(Texto fornecido):
“Não me prostituo por dinheiro”, diz travesti com diploma da Unicamp

Travesti. Prostituta. Doutoranda em Teoria Literária pela UNICAMP. Amara Moira abre a porta do apartamento na zona sul de São Paulo em que mora com a namorada, uma professora de letras. São nove da manhã e tenho certeza de que ela acabou de acordar. Alta, os cabelos cacheados, um vestido leve estampado, os traços afinados por hormônios, o rosto lisinho graças à depilação a laser. Seus gatos miam passando entre minhas pernas. Não deixo de reparar na quantidade de livros em sua sala – uma obra de Michel Foucault, teórico da sexualidade, repousa ao lado do notebook. Amara parece tímida, fala baixinho, gesticula delicadamente. Aos 31 anos, expõe de forma ultra articulada sua transição: nasceu com pênis, esforçou-se a vida inteira para “ser o menino” que esperavam que fosse, assumiu há dois anos sua transexualidade, entrou para a militância de cabeça e acaba de ser convidada pelo PSOL para sair como vereadora de Campinas nas próximas eleições.

(Problema 1):
Segundo o texto fornecido, em que área Amara Moira faz doutorado?
O texto fornecido e as entradas não têm relação entre si.

(Entradas da tarefa):

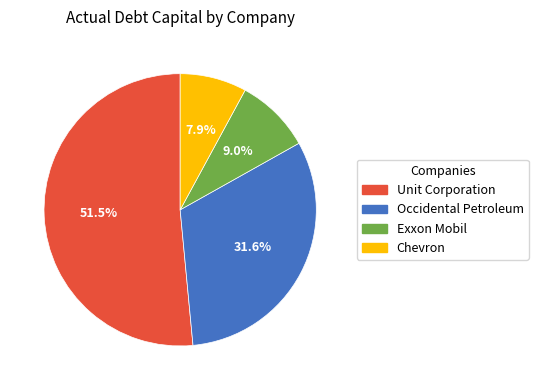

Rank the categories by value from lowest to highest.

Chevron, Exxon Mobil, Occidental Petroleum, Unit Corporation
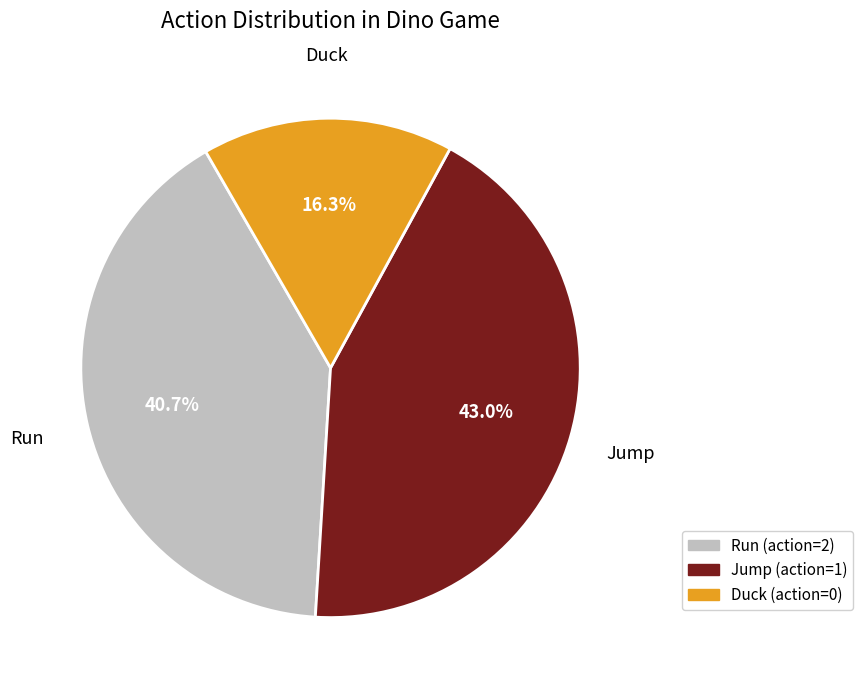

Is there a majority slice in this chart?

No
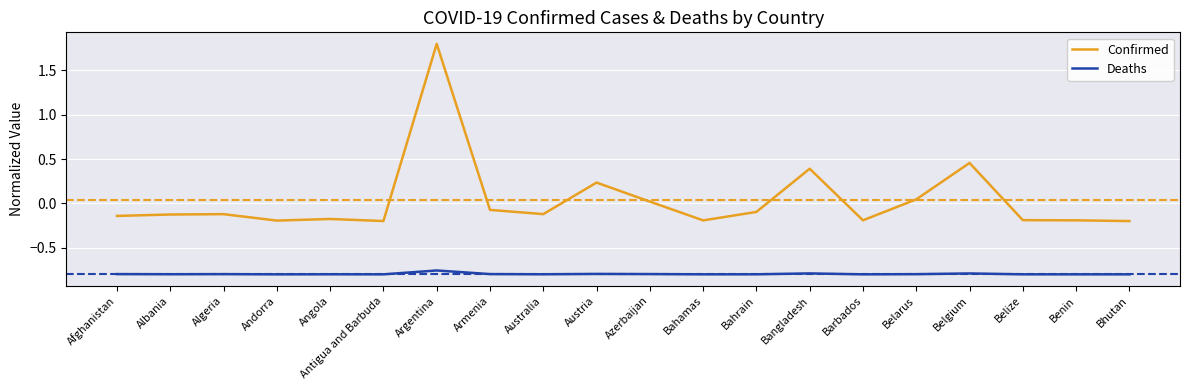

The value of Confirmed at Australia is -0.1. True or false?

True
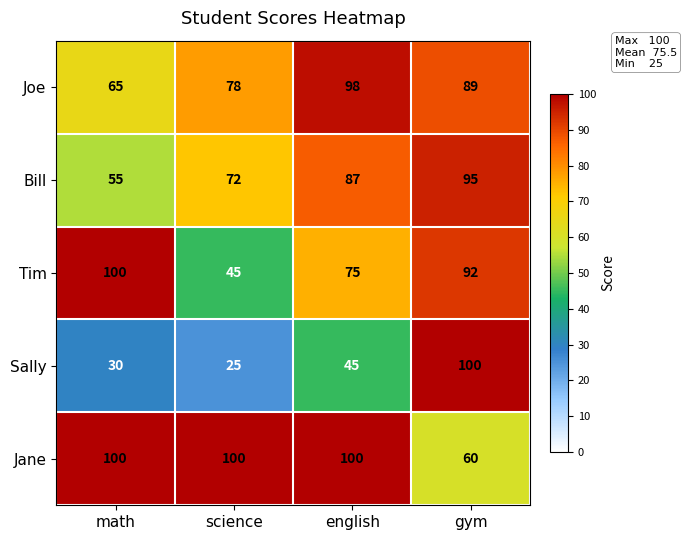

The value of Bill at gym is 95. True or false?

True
--
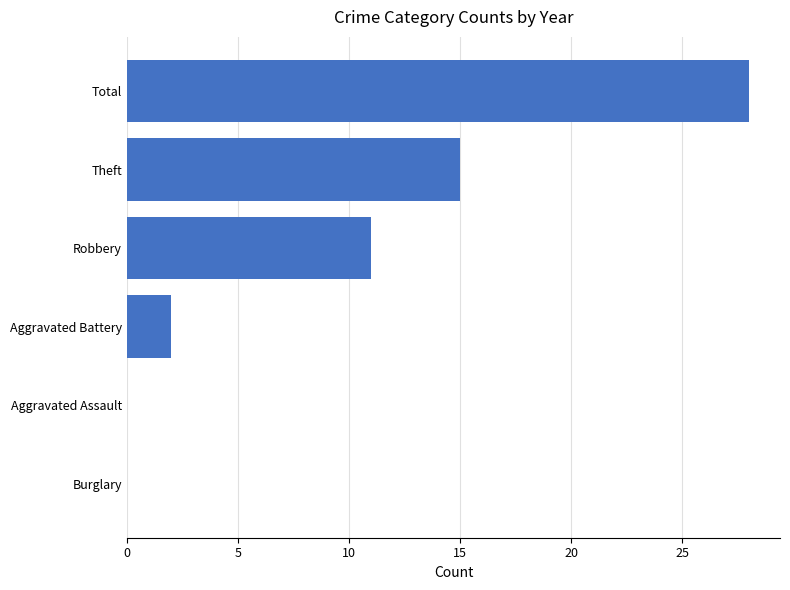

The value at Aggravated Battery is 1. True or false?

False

(Problema 2):
Coloque numa lista JSON de strings as linhas das entradas, começando na que contém "The value of Confirmed" e terminando na que contém "The value of Bill". Use uma string por linha e deixe de fora as linhas em branco e as imagens.

(Resultado 1):
Em Teoria Literária, pela UNICAMP.

(Resultado 2):
[
  "The value of Confirmed at Australia is -0.1. True or false?",
  "True",
  "The value of Bill at gym is 95. True or false?"
]